As your little one gets older, she may develop immunity to HFMD by building antibodies against it if she was previously exposed to the virus. In any case, here are some precautions you can take to help prevent your little one from getting the infection:

  • Try to prevent close contact with others who have HFDM
  • Keep your and your little one’s hands clean with frequent washes, especially after changing diapers
  • Disinfect surfaces and objects that may have been touched or used by someone who has HFDM, such as doorknobs, toilet and water faucet handles, and toys, for example.

How to Help Prevent the Spread of HFMD

Try to keep your little one away from others as much as possible if she has HFMD. At home, this can be harder, but urge all family members to avoiding touching their eyes, nose, and mouth. Insist on frequent handwashing for everyone, and disinfect high-traffic surfaces regularly.

Your little one is most contagious in the first week, but the virus can remain in her body weeks after the symptoms have disappeared. As long as the virus is in the body, it can infect others. If possible, keep your little one out of child care or school if she has a fever or any HFMD blisters.

Keeping your infected little one out of child care or school for more than a week may not be an option for you. If that’s the case, let the child care center or school know so they can take extra precautions such as extra hand washing and disinfecting to help prevent HFMD from spreading to the other children.


  • What are the first symptoms of hand, foot, and mouth disease?

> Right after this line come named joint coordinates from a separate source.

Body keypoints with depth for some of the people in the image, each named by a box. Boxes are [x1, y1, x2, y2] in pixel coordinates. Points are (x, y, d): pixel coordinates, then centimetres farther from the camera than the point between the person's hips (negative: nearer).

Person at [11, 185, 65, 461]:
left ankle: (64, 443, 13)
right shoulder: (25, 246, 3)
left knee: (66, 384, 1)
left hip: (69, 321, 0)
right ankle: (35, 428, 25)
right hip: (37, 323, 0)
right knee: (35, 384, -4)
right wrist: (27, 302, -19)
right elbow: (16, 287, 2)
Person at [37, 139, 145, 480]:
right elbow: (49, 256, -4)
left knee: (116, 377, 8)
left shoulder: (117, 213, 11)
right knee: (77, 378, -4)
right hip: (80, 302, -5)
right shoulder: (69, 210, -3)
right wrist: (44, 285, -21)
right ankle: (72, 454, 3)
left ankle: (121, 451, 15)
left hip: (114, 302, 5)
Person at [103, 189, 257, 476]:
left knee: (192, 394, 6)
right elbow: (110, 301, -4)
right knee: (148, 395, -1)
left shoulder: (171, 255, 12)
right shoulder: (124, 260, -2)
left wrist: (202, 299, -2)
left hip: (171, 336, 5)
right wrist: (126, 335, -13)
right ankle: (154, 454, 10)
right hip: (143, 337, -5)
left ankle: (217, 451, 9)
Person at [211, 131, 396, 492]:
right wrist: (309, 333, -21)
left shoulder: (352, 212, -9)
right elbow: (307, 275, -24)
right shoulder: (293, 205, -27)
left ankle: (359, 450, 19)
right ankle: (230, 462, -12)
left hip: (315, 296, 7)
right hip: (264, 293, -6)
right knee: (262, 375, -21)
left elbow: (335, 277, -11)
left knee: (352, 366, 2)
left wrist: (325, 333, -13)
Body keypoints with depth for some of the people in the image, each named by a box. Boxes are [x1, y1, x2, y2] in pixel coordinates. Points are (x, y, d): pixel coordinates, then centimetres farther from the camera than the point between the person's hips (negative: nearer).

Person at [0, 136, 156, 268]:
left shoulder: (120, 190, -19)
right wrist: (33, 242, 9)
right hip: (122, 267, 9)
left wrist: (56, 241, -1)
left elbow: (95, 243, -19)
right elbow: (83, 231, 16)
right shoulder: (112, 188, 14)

Fever is usually the first symptom of HFMD followed by a sore throat and possibly blisters in the mouth.

  • How long is hand, foot, and mouth disease contagious?

The HFMD virus is potentially contagious as long as the virus is in the body, but people are generally most contagious during the first week after first showing symptoms.

  • How do you catch hand, foot, and mouth disease?

HFMD is caused by a virus and is most commonly spread through contact with an infected person (e.g., kissing or hugging), or from touching a surface that’s contaminated with the virus (e.g., a dirty diaper, changing table, or toy).

Hand, foot, and mouth disease is a common infection, and it often goes away within a few days. If your little one catches it, just try to keep her as comfortable as possible and trust your child’s healthcare provider to offer some good suggestions to ease the symptoms. Things will return to normal soon enough.